Énième vision de ce qui est, à l'heure actuelle, certainement mon film de Steven Spielberg favori. Après la réussite de
War of the Worlds, Spielberg signe avec
Munich une œuvre véritablement inattendue et qui s'impose comme la plus mature de sa filmographie avec
Schindler's List. Délaissant le spectaculaire qui a fait les beaux jours de ses plus grands succès et choisissant un sujet personnel des plus risqués en guise de thématique principale (à savoir la quête d'identité d'Israël et du peuple juif dans sa globalité), Spielberg prend des risques énormes avec cette œuvre atypique vis à vis du reste de sa filmographie. A la fois film d'espionnage à l'ambiance 70's palpable, réflexion sur la façon de combattre le terrorisme sous toute ses formes et introspection d'hommes dont le seul but est de tuer pour une idée, Munich se révèle être une pièce filmique bien plus dense qu'elle n'y paraît en terme de thématiques, le tout servie par une forme qui rappelle les volontés expérimentales d'un réalisateur qui n'a plus rien à prouver. Le script prend le parti de surprendre totalement son spectateur, préférant se concentrer sur une hypothèse historique (l'assassinat de plusieurs membres de Septembre Noir par un commando israélien soutenu par son pays en quête de vengeance) plutôt que le drame-titre de la prise d'otages de Munich, et si celle-ci fait office de catalyseur dramatique via des flashbacks profondément marquants, c'est véritablement la psychologie du commando vengeur, et notamment celle du personnage d'Avner, qui est au centre du récit.
Ainsi,
Munich est un film sur l'illusion de la vengeance, sur la fâcheuse tendance de l'homme à devenir ce qu'il tente de combattre mais aussi et surtout une profonde réflexion sur la place du peuple juif dans la seconde moitié du vingtième siècle et qui, à défaut de rechercher une Terre Promise, se met en quête de sa propre identité morale. En tant que juif lui-même, Spielberg aurait clairement pu tomber facilement dans le piège de la prise de position, ce qu'il évite toujours avec habileté.
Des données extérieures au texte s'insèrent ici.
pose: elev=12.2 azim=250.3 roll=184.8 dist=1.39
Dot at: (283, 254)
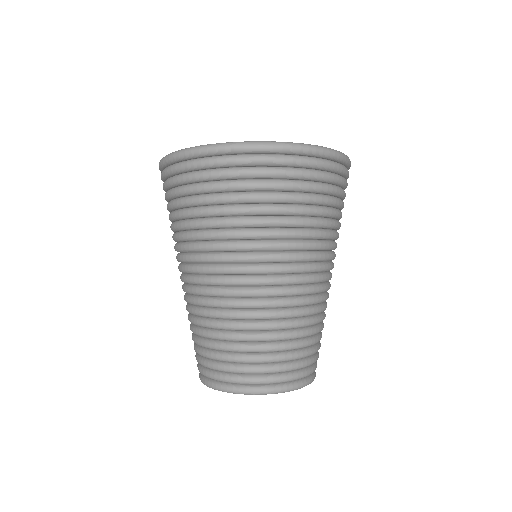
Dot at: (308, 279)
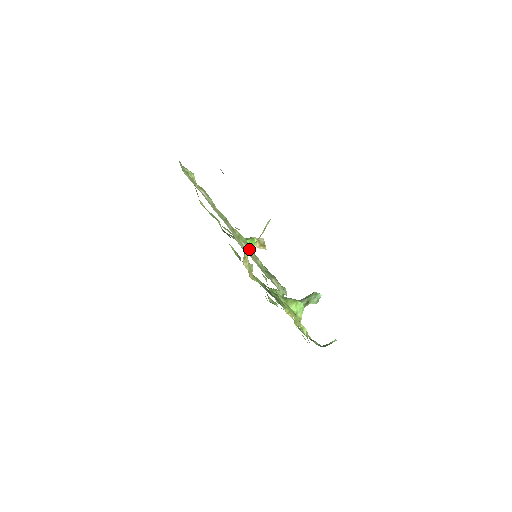
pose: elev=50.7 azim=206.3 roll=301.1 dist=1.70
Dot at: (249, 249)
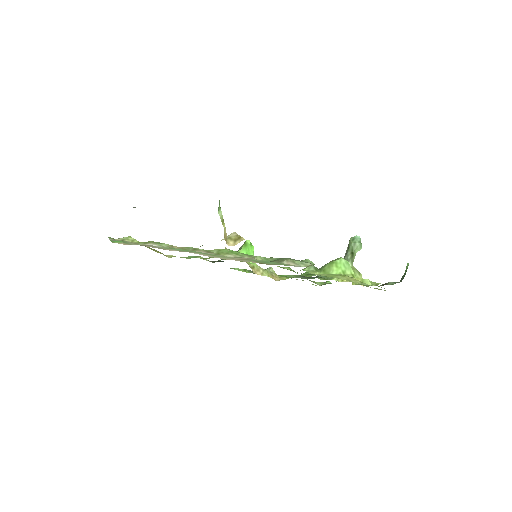
Dot at: (238, 255)
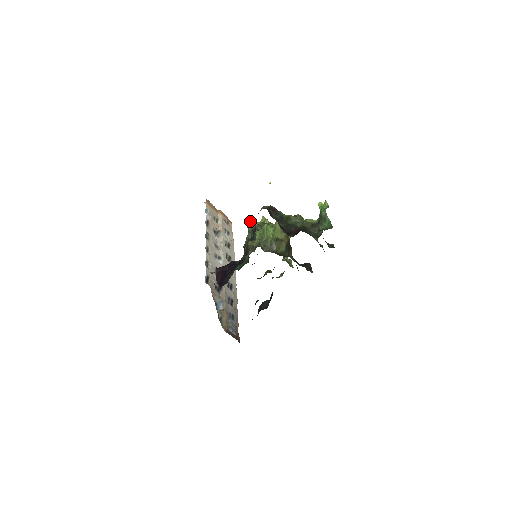
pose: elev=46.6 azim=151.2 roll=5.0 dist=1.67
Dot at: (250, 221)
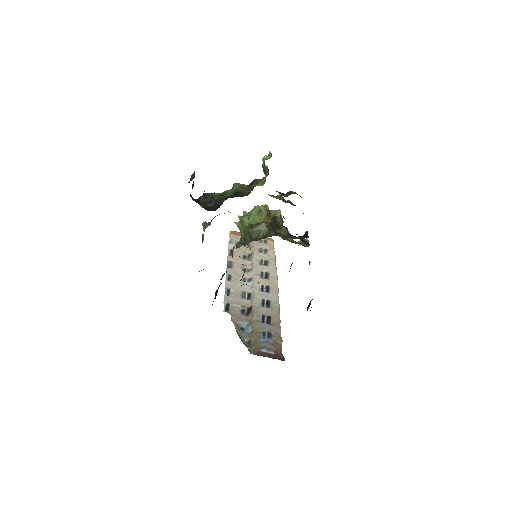
Dot at: (203, 222)
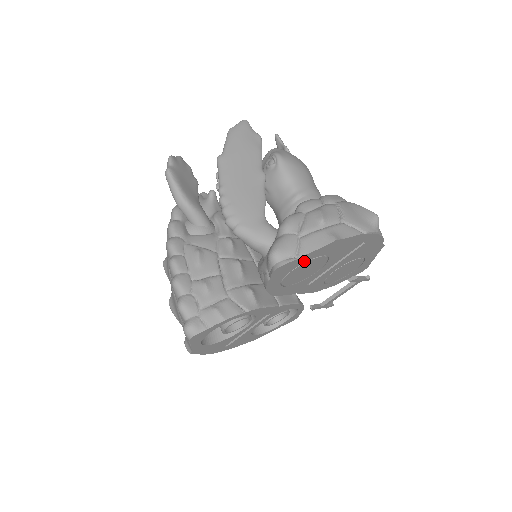
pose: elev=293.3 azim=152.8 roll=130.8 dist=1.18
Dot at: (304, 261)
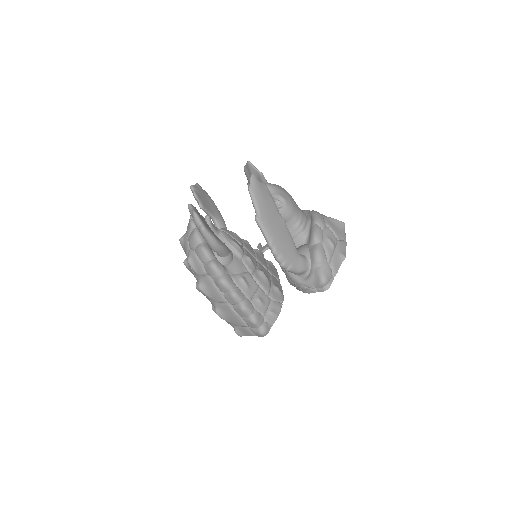
Dot at: occluded
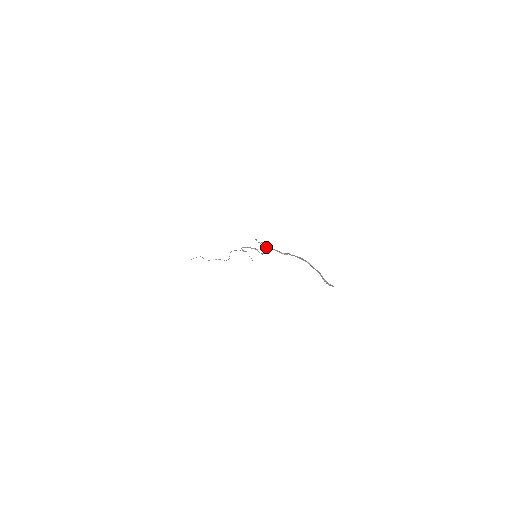
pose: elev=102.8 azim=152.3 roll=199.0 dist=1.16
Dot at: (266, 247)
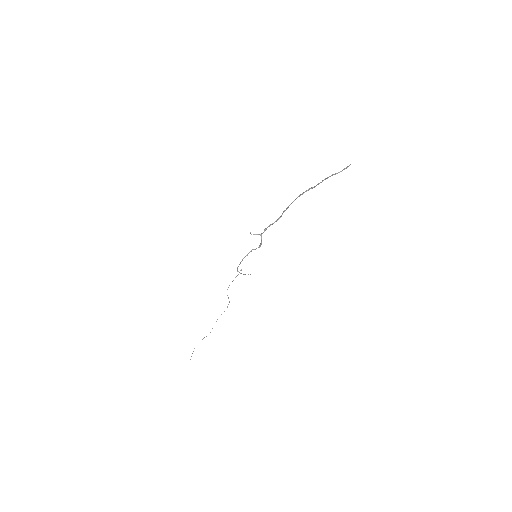
Dot at: (260, 234)
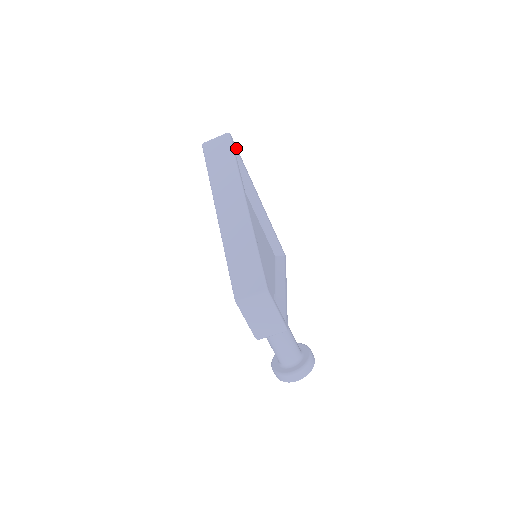
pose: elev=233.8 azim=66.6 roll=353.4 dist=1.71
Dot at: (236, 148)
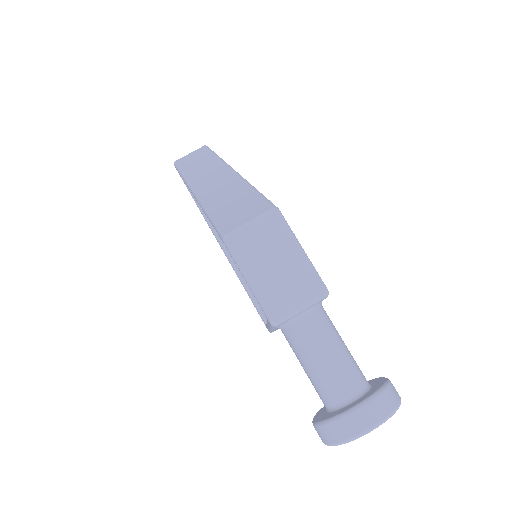
Dot at: occluded
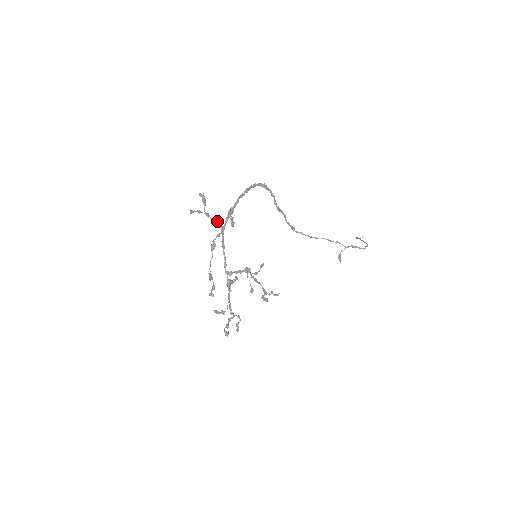
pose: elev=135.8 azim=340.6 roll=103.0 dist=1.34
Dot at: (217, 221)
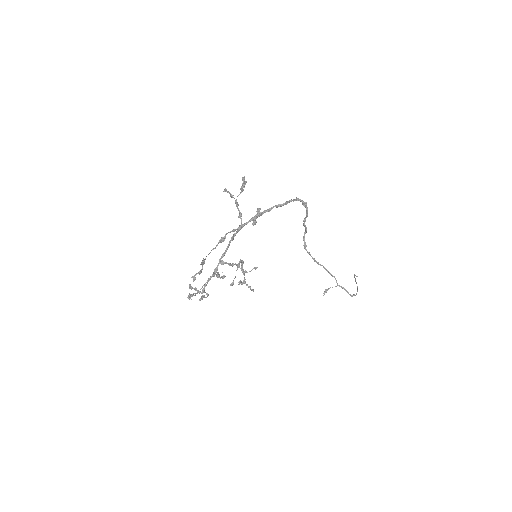
Dot at: (241, 215)
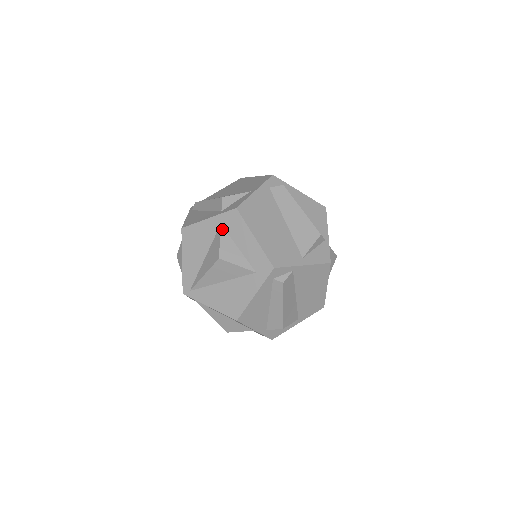
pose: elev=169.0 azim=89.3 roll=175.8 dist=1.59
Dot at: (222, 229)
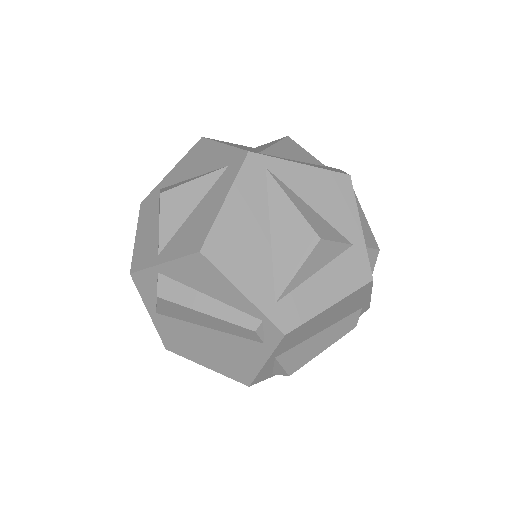
Dot at: occluded
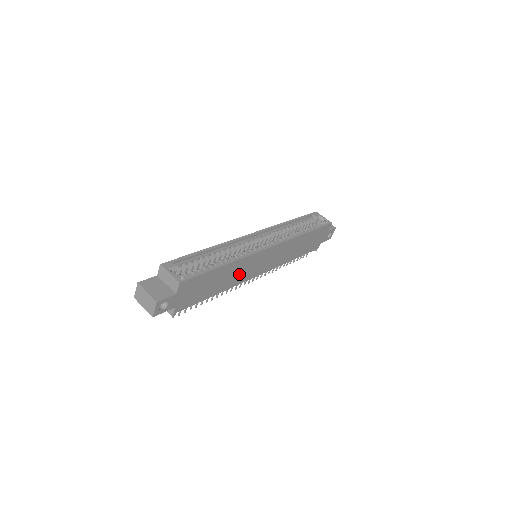
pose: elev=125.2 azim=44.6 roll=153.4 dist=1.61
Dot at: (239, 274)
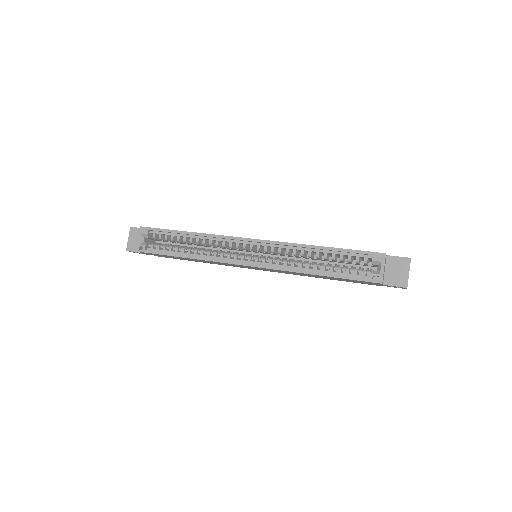
Dot at: occluded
Car si le personnage d'Avner est, au début du métrage, un arriviste idéaliste considérant son pays comme une mère à part entière, son cheminement psychologique au fil du métrage se révèle être le véritable sujet de ce récit où la folie israélienne se révèle face à Septembre Noir, aux tueurs à gages ou encore aux souvenirs fascistes français. L'homme convaincu devient alors porteur d'un doute qui ne disparaîtra jamais, que ce soit envers ses supérieurs (excellents dialogues avec le personnage de Geoffrey Rush) ou tout simplement envers l'avenir de son peuple qu'il décide de quitter. Œuvre profondément pessimiste,
Munich est clairement un tournant majeur de la filmographie de Spielberg car se révélant être la finalité de la plupart de ses réflexions, l'enfance devient alors, à travers un jardin d'enfants à l'abandon, le témoin d'une rupture entre un homme et ses idéaux, la jeune fille rouge de
Schindler's List réapparaît subtilement dans une séquence de tension révélatrice. Quand au plan final du métrage, il rappellera via la présence des Twin Towers que la déshumanisation par la violence est finalement un élément éternel propre à l'être humain, chose que Spielberg n'avait, jusque là, jamais totalement avoué.
Sur la forme,
Munich est clairement l'un des plus beaux travaux du cinéaste. Enjolivé par une photographie sublime de Kaminski, le film jouit d'une maîtrise de chaque instant, que ce soit sur les scènes dialoguées toujours bien mises en valeur ou tout simplement sur les séquences de tension que Spielberg filme à merveille, et que dire de ce montage alterné final qui s'inscrit comme l'apothéose dramatique du sujet traité, où l'acte de créer la vie rencontre celui de provoquer la mort. Dire que
Munich possède une classe visuelle indéniable serait un euphémisme tant le film se place parmi les plus grandes réussites de Spielberg sur ce point là. Quand à la direction d'acteur, Spielberg reste fidèle à lui-même en offrant à Eric Bana le rôle de sa vie (la scène où il entend pour la première fois son enfant est à pleurer), Mathieu Kassovitz n'a jamais été aussi bien dirigé (sa dernière séquence dialoguée est sublime), quand à Daniel Craig, Geoffrey Rush et Ciaran Hinds, ils sont, comme d'habitude, excellents de bout en bout. Cerise sur la gâteau, John Williams offre une de ses plus belles compositions, se renouvelant totalement via un thème principal qui reste très longtemps en tête après la vision du film.
Munich, clairement l'un des chef-d’œuvre de Steven Spielberg, son œuvre la plus mature qui prouve encore une fois l'éclectisme expérimental d'un réalisateur qui n'a pas finit de nous surprendre.